One particularly fascinating aspect of risk-taking has to do with what is known as "the winner effect," a self-reinforcing osmosis of the two key hormones driving the biochemistry of success and failure — testosterone, which Coates calls "the hormone of economic bubbles," and cortisol, "the hormone of economic busts." In traders — as in athletes, and in the rest of us mere mortals when faced with analogous circumstances — testosterone rises sharply and durably during financial booms, inducing a state of risk-seeking euphoria and providing a positive feedback loop in which success itself provides a competitive advantage. By contrast, the stress hormone cortisol spikes during financial downturns; traders with sustained high levels of cortisol become more risk-averse and timid, ultimately being less competitive.
Coates explains:
The euphoria, overconfidence and heightened appetite for risk that grip traders during a bull market may result from a phenomenon known in biology as the 'winner effect.'
[…]
Biologists studying animals in the field had noticed that an animal winning a fight or a competition for turf was more likely to win its next fight. This phenomenon had been observed in a large number of species. Such a finding raised the possibility that the mere act of winning contributes to further wins. But before biologists could draw such a conclusion they had to consider a number of alternative explanations. For example, maybe an animal keeps winning simply because it is physically larger than its rivals. To rule out possibilities such as this, biologists constructed controlled experiments in which they pitted animals that were equally matched in size, or rather that were equally matched in what is called 'resource holding potential,' in other words the total physical resources — muscular, metabolic, cardiovascular — an animal can draw on in an all-out fight. They also controlled for motivations, because a small, hungry animal eating a carcass can successfully chase off a larger, well-fed animal. Yet even when animals were evenly matched for size (or resources) and motivation, a pure winner effect nonetheless emerged.
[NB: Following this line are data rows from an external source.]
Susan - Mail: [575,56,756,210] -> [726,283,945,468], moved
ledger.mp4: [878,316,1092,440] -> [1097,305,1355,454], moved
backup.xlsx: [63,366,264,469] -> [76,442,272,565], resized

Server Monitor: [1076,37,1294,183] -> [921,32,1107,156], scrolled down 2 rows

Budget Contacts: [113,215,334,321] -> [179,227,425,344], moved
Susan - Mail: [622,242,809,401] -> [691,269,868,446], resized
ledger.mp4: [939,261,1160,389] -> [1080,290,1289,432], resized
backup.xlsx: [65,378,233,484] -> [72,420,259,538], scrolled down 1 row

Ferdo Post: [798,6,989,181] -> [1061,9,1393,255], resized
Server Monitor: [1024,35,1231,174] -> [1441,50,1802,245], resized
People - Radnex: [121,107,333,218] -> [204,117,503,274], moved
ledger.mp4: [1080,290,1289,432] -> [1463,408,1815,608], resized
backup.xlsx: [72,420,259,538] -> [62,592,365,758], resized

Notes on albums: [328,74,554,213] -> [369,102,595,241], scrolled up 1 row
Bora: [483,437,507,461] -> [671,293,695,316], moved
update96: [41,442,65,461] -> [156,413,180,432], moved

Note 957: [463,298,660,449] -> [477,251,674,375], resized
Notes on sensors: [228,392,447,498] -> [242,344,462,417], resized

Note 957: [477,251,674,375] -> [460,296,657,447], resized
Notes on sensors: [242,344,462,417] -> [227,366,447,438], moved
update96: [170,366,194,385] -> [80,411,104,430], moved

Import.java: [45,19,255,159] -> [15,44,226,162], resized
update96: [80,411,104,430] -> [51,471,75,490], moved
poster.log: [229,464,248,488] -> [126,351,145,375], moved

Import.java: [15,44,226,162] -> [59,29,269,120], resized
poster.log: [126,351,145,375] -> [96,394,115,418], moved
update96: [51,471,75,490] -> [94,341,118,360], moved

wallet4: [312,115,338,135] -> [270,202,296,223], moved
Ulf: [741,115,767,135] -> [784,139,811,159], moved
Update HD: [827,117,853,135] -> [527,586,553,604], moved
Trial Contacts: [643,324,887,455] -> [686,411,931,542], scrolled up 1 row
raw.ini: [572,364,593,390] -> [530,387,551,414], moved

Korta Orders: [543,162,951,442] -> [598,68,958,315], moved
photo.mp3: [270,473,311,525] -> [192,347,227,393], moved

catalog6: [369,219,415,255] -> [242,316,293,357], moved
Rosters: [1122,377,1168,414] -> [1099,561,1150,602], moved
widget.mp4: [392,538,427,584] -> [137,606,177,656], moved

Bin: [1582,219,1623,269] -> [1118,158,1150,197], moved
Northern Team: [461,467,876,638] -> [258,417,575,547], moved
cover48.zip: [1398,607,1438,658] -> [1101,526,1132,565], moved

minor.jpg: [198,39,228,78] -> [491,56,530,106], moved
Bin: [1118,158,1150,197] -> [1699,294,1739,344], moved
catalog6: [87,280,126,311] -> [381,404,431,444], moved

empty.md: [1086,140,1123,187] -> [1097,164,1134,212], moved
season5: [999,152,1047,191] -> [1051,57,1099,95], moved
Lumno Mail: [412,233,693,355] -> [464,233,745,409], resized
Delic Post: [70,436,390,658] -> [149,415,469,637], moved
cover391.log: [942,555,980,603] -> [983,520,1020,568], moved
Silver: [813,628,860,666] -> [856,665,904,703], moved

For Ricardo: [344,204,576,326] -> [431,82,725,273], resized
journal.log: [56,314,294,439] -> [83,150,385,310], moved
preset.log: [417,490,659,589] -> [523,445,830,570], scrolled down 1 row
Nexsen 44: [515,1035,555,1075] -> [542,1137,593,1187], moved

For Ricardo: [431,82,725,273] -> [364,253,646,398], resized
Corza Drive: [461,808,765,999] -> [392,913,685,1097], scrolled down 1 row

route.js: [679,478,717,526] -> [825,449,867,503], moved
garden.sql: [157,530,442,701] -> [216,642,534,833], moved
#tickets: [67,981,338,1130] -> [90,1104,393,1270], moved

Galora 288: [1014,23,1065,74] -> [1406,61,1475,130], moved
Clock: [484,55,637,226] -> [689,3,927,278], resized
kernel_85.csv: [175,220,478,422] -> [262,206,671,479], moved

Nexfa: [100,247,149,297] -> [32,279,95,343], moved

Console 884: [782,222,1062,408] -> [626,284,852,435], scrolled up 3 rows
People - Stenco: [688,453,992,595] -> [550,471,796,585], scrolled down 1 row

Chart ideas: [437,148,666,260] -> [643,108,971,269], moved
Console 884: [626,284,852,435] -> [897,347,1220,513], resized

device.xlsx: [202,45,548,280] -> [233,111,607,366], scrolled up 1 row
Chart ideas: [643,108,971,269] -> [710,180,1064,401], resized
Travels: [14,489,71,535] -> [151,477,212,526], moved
An intriguing correlation, certainly, but what is the causal mechanism at work? Scientists have suggested that there are several elements at play: First, testosterone levels rise when animals face off, producing anabolic effects on muscle mass and hemoglobin, quickening reactions, improving visual acuity, and increasing the animal's persistence and fearlessness. Then, once the fight is over, the winning animal emerges with even higher levels of testosterone, and the loser with lower ones. Coates sums it up thusly:
Life for the winner is more glorious. It enters the next round of competition with already elevated testosterone levels, and this androgenic priming gives it an edge that increases its chances of winning yet again. Through this process an animal can be drawn into a positive-feedback lop, in which victory leads to raised testosterone levels which in turn leads to further victory.
So does this winner effect also occur in humans? Coates thinks so. He cites a study, in which researchers rigorously examined a database of 630,000 professional tennis matches and found that the winner of the first set had a 60% chance of winning the second one and, since the win in these matches comes down to the best of three sets, winning the match itself. (Anecdotally, a quick glance at Michael Phelps's Olympic scorecard would suggest a similar conclusion.)
The precompetitive surge in testosterone has been documented in a number of sports, such as tennis, wrestling and hockey, as well as in less physical competitions, such as chess, even medical exams. Winning athletes in sports experience a postgame spike in testosterone, suggesting that a positive-feedback loop is indeed the physiological substrate to winning and losing streaks. Incidentally, these testosterone-driven sporting victories appear to be more common when an athlete is on home turf, the so-called home-field advantage. Athletes on a winning streak may thus have a very different body chemistry than those on a losing streak. IN all these experiments, with both animals and humans, the winners experienced a self-reinforcing upward spiral of testosterone.
Tying the research back to the human condition itself, Coates puts it rather poetically:
We hold the keys to victory within us, but usually cannot find them.
The Hour Between Dog and Wolf goes on to examine how this intricate exchange of information between body and brain coalesces into what we call "gut feelings," reminding us that we are, after all, remarkable and complicated machines.